[Text extracted from the pages]
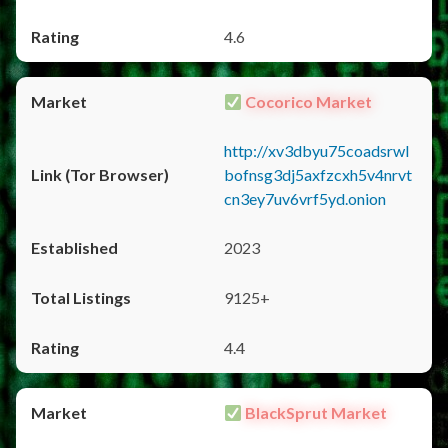
4.6
Cocorico Market
http://xv3dbyu75coadsrwl
bofnsg3dj5axfzcxh5v4nrvt
cn3ey7uv6vrf5yd.onion
2023
9125+
4.4
BlackSprut Market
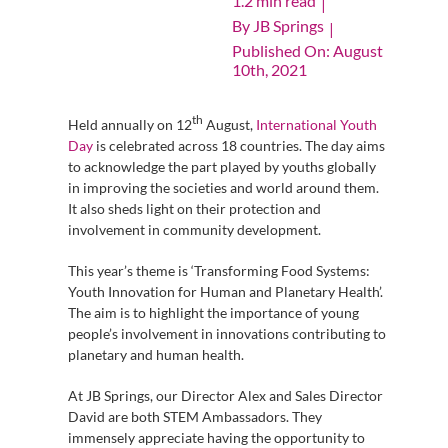
1.2 min read
|
By
JB Springs
|
Published On: August
10th, 2021
th
Held annually on 12
August,
International Youth
Day
is celebrated across 18 countries. The day aims
to acknowledge the part played by youths globally
in improving the societies and world around them.
It also sheds light on their protection and
involvement in community development.
This year’s theme is ‘Transforming Food Systems:
Youth Innovation for Human and Planetary Health’.
The aim is to highlight the importance of young
people’s involvement in innovations contributing to
planetary and human health.
At JB Springs, our Director Alex and Sales Director
David are both STEM Ambassadors. They
immensely appreciate having the opportunity to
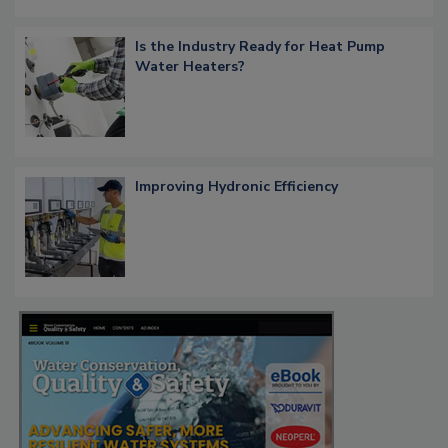
Is the Industry Ready for Heat Pump
Water Heaters?
Improving Hydronic Efficiency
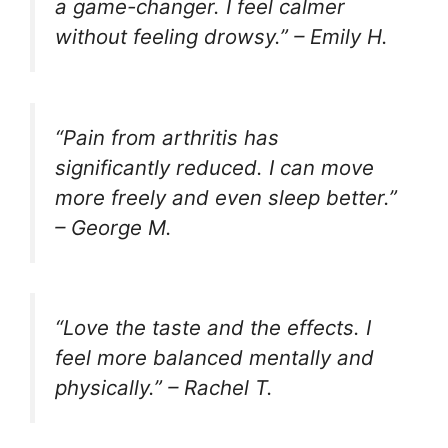
a game-changer. I feel calmer
without feeling drowsy.” –
Emily H.
“Pain from arthritis has
significantly reduced. I can move
more freely and even sleep better.”
–
George M.
“Love the taste and the effects. I
feel more balanced mentally and
physically.” –
Rachel T.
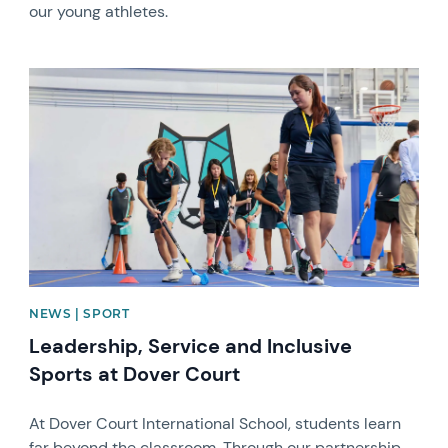
our young athletes.
News image
NEWS | SPORT
Leadership, Service and Inclusive
Sports at Dover Court
At Dover Court International School, students learn
far beyond the classroom. Through our partnership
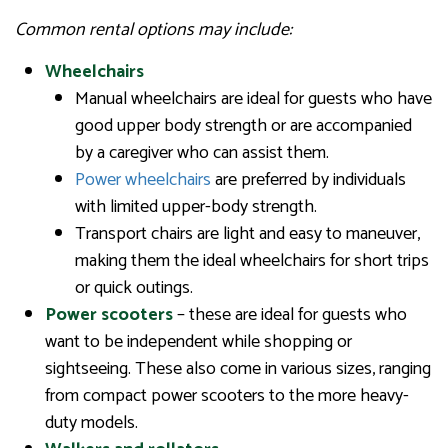
Common rental options may include:
Wheelchairs
Manual wheelchairs are ideal for guests who have
good upper body strength or are accompanied
by a caregiver who can assist them.
Power wheelchairs
are preferred by individuals
with limited upper-body strength.
Transport chairs are light and easy to maneuver,
making them the ideal wheelchairs for short trips
or quick outings.
Power scooters
– these are ideal for guests who
want to be independent while shopping or
sightseeing. These also come in various sizes, ranging
from compact power scooters to the more heavy-
duty models.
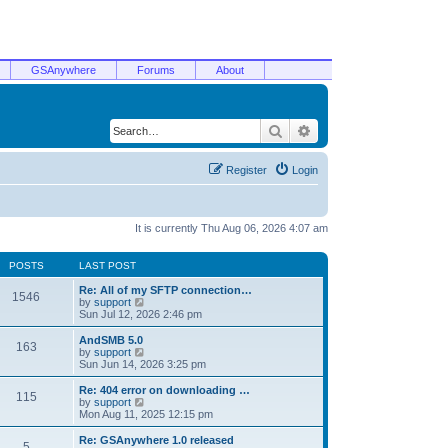
GSAnywhere
Forums
About
Search
Advanced search
Register
Login
It is currently Thu Aug 06, 2026 4:07 am
POSTS
LAST POST
Re: All of my SFTP connection…
1546
V
by
support
i
Sun Jul 12, 2026 2:46 pm
e
w
AndSMB 5.0
163
t
V
by
support
h
i
Sun Jun 14, 2026 3:25 pm
e
e
l
w
Re: 404 error on downloading …
115
a
t
V
by
support
t
h
i
Mon Aug 11, 2025 12:15 pm
e
e
e
s
l
w
Re: GSAnywhere 1.0 released
t
5
a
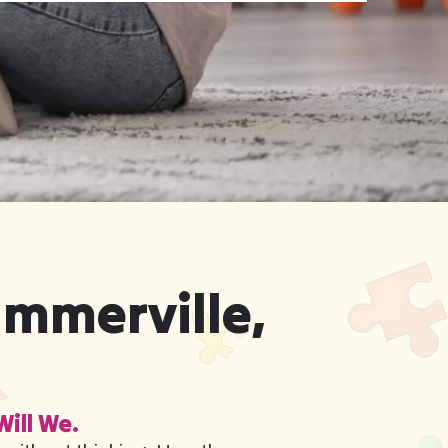
ummerville,
Will We.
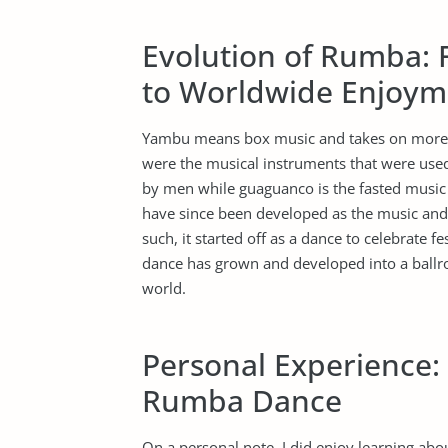
Evolution of Rumba: 
to Worldwide Enjoym
Yambu means box music and takes on more o
were the musical instruments that were use
by men while guaguanco is the fasted music 
have since been developed as the music and 
such, it started off as a dance to celebrate f
dance has grown and developed into a ballr
world.
Personal Experience:
Rumba Dance
On a personal note, I did enjoy learning abou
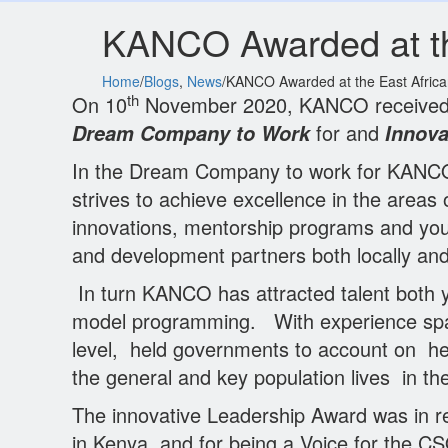
KANCO Awarded at th
Home
/
Blogs
,
News
/
KANCO Awarded at the East Afric
th
On 10
November 2020, KANCO received tw
for and
Dream Company to Work
Innova
In the Dream Company to work for KANCO w
strives to achieve excellence in the are
innovations, mentorship programs and you
and development partners both locally and g
In turn KANCO has attracted talent both y
model programming. With experience spa
level, held governments to account on h
the general and key population lives in t
The innovative Leadership Award was in r
in Kenya, and for being a Voice for the C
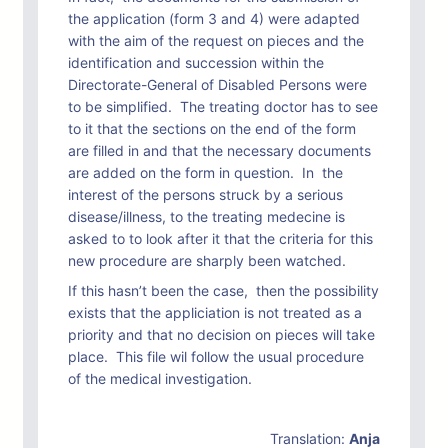
the application (form 3 and 4) were adapted
with the aim of the request on pieces and the
identification and succession within the
Directorate-General of Disabled Persons were
to be simplified. The treating doctor has to see
to it that the sections on the end of the form
are filled in and that the necessary documents
are added on the form in question. In the
interest of the persons struck by a serious
disease/illness, to the treating medecine is
asked to to look after it that the criteria for this
new procedure are sharply been watched.
If this hasn’t been the case, then the possibility
exists that the appliciation is not treated as a
priority and that no decision on pieces will take
place. This file wil follow the usual procedure
of the medical investigation.
Translation:
Anja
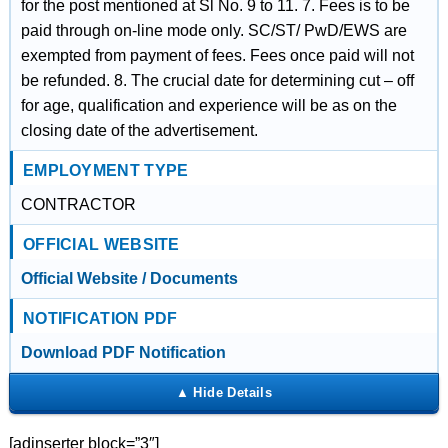
for the post mentioned at Sl No. 9 to 11. 7. Fees is to be
paid through on-line mode only. SC/ST/ PwD/EWS are
exempted from payment of fees. Fees once paid will not
be refunded. 8. The crucial date for determining cut – off
for age, qualification and experience will be as on the
closing date of the advertisement.
EMPLOYMENT TYPE
CONTRACTOR
OFFICIAL WEBSITE
Official Website / Documents
NOTIFICATION PDF
Download PDF Notification
[adinserter block=”3″]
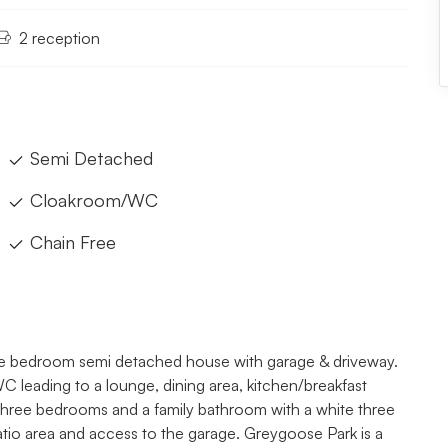
2 reception
Semi Detached
Cloakroom/WC
Chain Free
hree bedroom semi detached house with garage & driveway.
 leading to a lounge, dining area, kitchen/breakfast
g, three bedrooms and a family bathroom with a white three
patio area and access to the garage. Greygoose Park is a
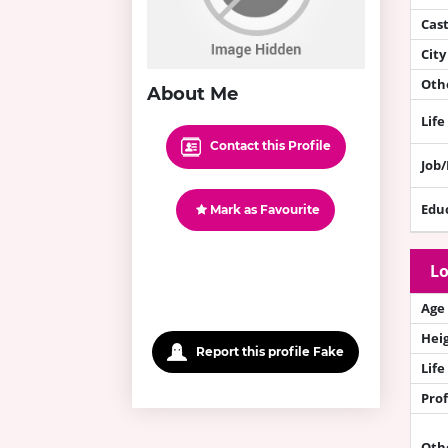
Cas
City
Othe
About Me
Life
Contact this Profile
Job
Edu
Mark as Favourite
Lo
Age
Hei
Report this profile Fake
Life
Prof
Oth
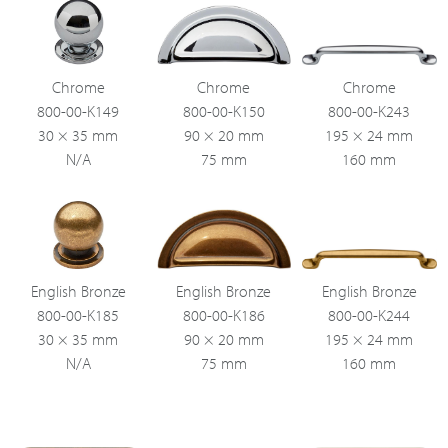
Chrome
Chrome
Chrome
800-00-K149
800-00-K150
800-00-K243
30 × 35 mm
90 × 20 mm
195 × 24 mm
N/A
75 mm
160 mm
English Bronze
English Bronze
English Bronze
800-00-K185
800-00-K186
800-00-K244
30 × 35 mm
90 × 20 mm
195 × 24 mm
N/A
75 mm
160 mm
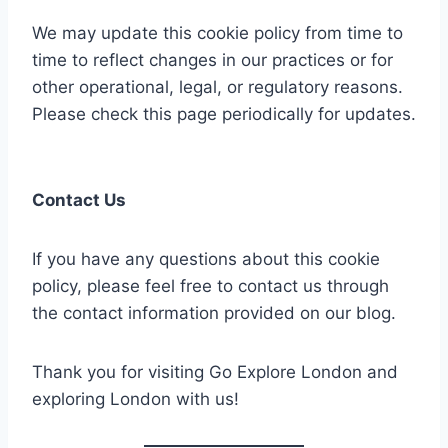
We may update this cookie policy from time to
time to reflect changes in our practices or for
other operational,
legal, or regulatory reasons.
Please check this page periodically for updates.
Contact Us
If you have any questions
about this cookie
policy, please feel free to contact us through
the contact information provided on our blog.
Thank you for visiting Go Explore London and
exploring London with us!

• _Exercise instructions_: Update the extracted page text in all entries by replacing "English Bronze" with "Satin Brass" and leaving every other word unchanged. Omit the pictures from your answer.

• _Solution to this exercise_:
4.6
Cocorico Market
http://xv3dbyu75coadsrwl
bofnsg3dj5axfzcxh5v4nrvt
cn3ey7uv6vrf5yd.onion
2023
9125+
4.4
BlackSprut Market
1.2 min read
|
By
JB Springs
|
Published On: August
10th, 2021
th
Held annually on 12
August,
International Youth
Day
is celebrated across 18 countries. The day aims
to acknowledge the part played by youths globally
in improving the societies and world around them.
It also sheds light on their protection and
involvement in community development.
This year’s theme is ‘Transforming Food Systems:
Youth Innovation for Human and Planetary Health’.
The aim is to highlight the importance of young
people’s involvement in innovations contributing to
planetary and human health.
At JB Springs, our Director Alex and Sales Director
David are both STEM Ambassadors. They
immensely appreciate having the opportunity to
Is the Industry Ready for Heat Pump
Water Heaters?
Improving Hydronic Efficiency
a game-changer. I feel calmer
without feeling drowsy.” –
Emily H.
“Pain from arthritis has
significantly reduced. I can move
more freely and even sleep better.”
–
George M.
“Love the taste and the effects. I
feel more balanced mentally and
physically.” –
Rachel T.
our young athletes.
News image
NEWS | SPORT
Leadership, Service and Inclusive
Sports at Dover Court
At Dover Court International School, students learn
far beyond the classroom. Through our partnership
Common rental options may include:
Wheelchairs
Manual wheelchairs are ideal for guests who have
good upper body strength or are accompanied
by a caregiver who can assist them.
Power wheelchairs
are preferred by individuals
with limited upper-body strength.
Transport chairs are light and easy to maneuver,
making them the ideal wheelchairs for short trips
or quick outings.
Power scooters
– these are ideal for guests who
want to be independent while shopping or
sightseeing. These also come in various sizes, ranging
from compact power scooters to the more heavy-
duty models.
GSAnywhere
Forums
About
Search
Advanced search
Register
Login
It is currently Thu Aug 06, 2026 4:07 am
POSTS
LAST POST
Re: All of my SFTP connection…
1546
V
by
support
i
Sun Jul 12, 2026 2:46 pm
e
w
AndSMB 5.0
163
t
V
by
support
h
i
Sun Jun 14, 2026 3:25 pm
e
e
l
w
Re: 404 error on downloading …
115
a
t
V
by
support
t
h
i
Mon Aug 11, 2025 12:15 pm
e
e
e
s
l
w
Re: GSAnywhere 1.0 released
t
5
a
ummerville,
Will We.
Evolution of Rumba: 
to Worldwide Enjoym
Yambu means box music and takes on more o
were the musical instruments that were use
by men while guaguanco is the fasted music 
have since been developed as the music and 
such, it started off as a dance to celebrate f
dance has grown and developed into a ballr
world.
Personal Experience:
Rumba Dance
On a personal note, I did enjoy learning abou
KANCO Awarded at th
Home
/
Blogs
,
News
/
KANCO Awarded at the East Afric
th
On 10
November 2020, KANCO received tw
for and
Dream Company to Work
Innova
In the Dream Company to work for KANCO w
strives to achieve excellence in the are
innovations, mentorship programs and you
and development partners both locally and g
In turn KANCO has attracted talent both y
model programming. With experience spa
level, held governments to account on h
the general and key population lives in t
The innovative Leadership Award was in r
in Kenya, and for being a Voice for the C
the application (form 3 and 4) were adapted
with the aim of the request on pieces and the
identification and succession within the
Directorate-General of Disabled Persons were
to be simplified. The treating doctor has to see
to it that the sections on the end of the form
are filled in and that the necessary documents
are added on the form in question. In the
interest of the persons struck by a serious
disease/illness, to the treating medecine is
asked to to look after it that the criteria for this
new procedure are sharply been watched.
If this hasn’t been the case, then the possibility
exists that the appliciation is not treated as a
priority and that no decision on pieces will take
place. This file wil follow the usual procedure
of the medical investigation.
Translation:
Anja
for the post mentioned at Sl No. 9 to 11. 7. Fees is to be
paid through on-line mode only. SC/ST/ PwD/EWS are
exempted from payment of fees. Fees once paid will not
be refunded. 8. The crucial date for determining cut – off
for age, qualification and experience will be as on the
closing date of the advertisement.
EMPLOYMENT TYPE
CONTRACTOR
OFFICIAL WEBSITE
Official Website / Documents
NOTIFICATION PDF
Download PDF Notification
[adinserter block=”3″]
2 reception
Semi Detached
Cloakroom/WC
Chain Free
hree bedroom semi detached house with garage & driveway.
 leading to a lounge, dining area, kitchen/breakfast
g, three bedrooms and a family bathroom with a white three
patio area and access to the garage. Greygoose Park is a
Cas
City
Othe
About Me
Life
Contact this Profile
Job
Edu
Mark as Favourite
Lo
Age
Hei
Report this profile Fake
Life
Prof
Oth
Chrome
Chrome
Chrome
800-00-K149
800-00-K150
800-00-K243
30 × 35 mm
90 × 20 mm
195 × 24 mm
N/A
75 mm
160 mm
Satin Brass
Satin Brass
Satin Brass
800-00-K185
800-00-K186
800-00-K244
30 × 35 mm
90 × 20 mm
195 × 24 mm
N/A
75 mm
160 mm
We may update this cookie policy from time to
time to reflect changes in our practices or for
other operational,
legal, or regulatory reasons.
Please check this page periodically for updates.
Contact Us
If you have any questions
about this cookie
policy, please feel free to contact us through
the contact information provided on our blog.
Thank you for visiting Go Explore London and
exploring London with us!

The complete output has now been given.